Sobre os cortes nos repasses, ele disse que todos os setores do governo vivem a mesma situação e que a medida busca garantir o cumprimento da Lei de Responsabilidade Fiscal.
Bolsonaro disse ainda que não há cortes na educação, mas sim contingenciamentos (quando o governo segura gastos previstos, geralmente por causa da baixa arrecadação). Durante a passagem pelo Texas, ele também afirmou que nenhuma universidade brasileira está "entre as 250 melhores do mundo".
No entanto, dependendo do ranking internacional analisado, há sim instituições brasileiras entre as 250 melhores. A CWUR World University Ranking 2018-2019, por exemplo, coloca a Universidade de São Paulo na 77ª colocação entre as melhores.
Indígenas e direitos LGBT
A política educacional de Bolsonaro também foi alvo de protestos entre manifestantes que o aguardavam no evento de empresários em Dallas - assim como declarações do presidente sobre direitos LGBT e demarcações de terras indígenas.
Três sacerdotes de igrejas protestantes progressistas endossavam o movimento.
"O Jesus que ele (Bolsonaro) diz seguir não é o mesmo que nós conhecemos", disse Michael Gregg, pastor na Igreja Batista Royal Lane.
"A retórica de Bolsonaro leva ao ódio, que leva à violência, que leva à morte.
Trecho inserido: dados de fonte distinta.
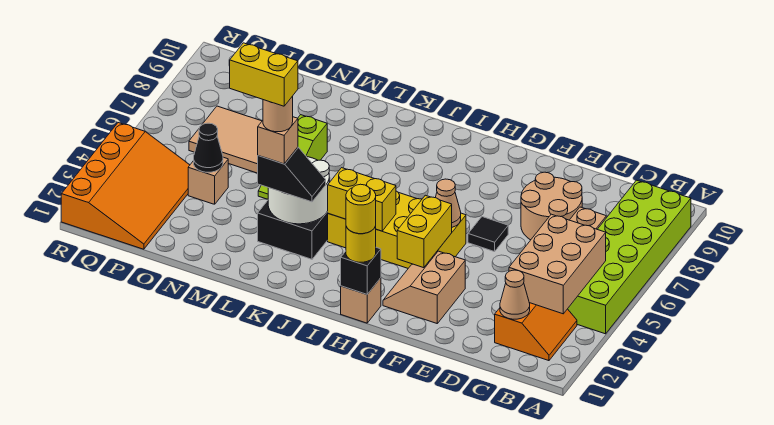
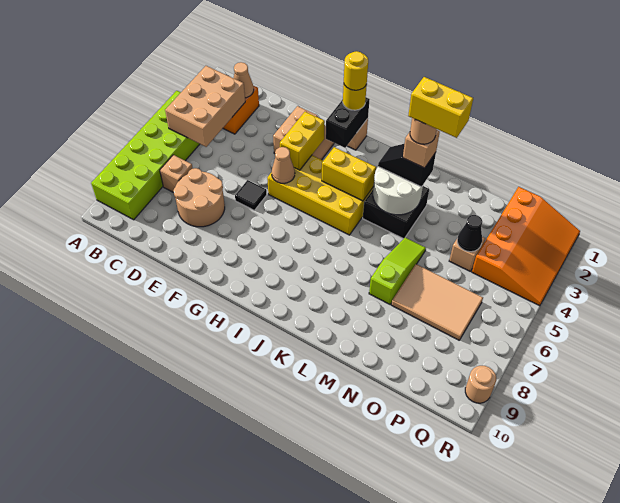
black brick H1 level 2 -> black brick H1:H2 level 2
orange slope P1:R4 level 1 top R -> orange slope P1:R4 level 1 top P
none -> tan round brick R9 level 1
Não podemos ficar em silêncio", afirmou o reverendo Neil Cazares Thomas, pastor na Igreja Unida de Cristo.
Membro do povo indígena americano lipan apache, Leroy Daniel disse que Bolsonaro planeja entregar as terras de índios brasileiros para grandes empresas.
O presidente se comprometeu várias vezes a não realizar novas demarcações, a reduzir áreas já delimitadas e abrir territórios indígenas para atividades econômicas, como a mineração.
"A luta dos povos indígenas é a mesma em muitos lugares do mundo, mas a situação no Brasil parece particularmente grave hoje", afirmou.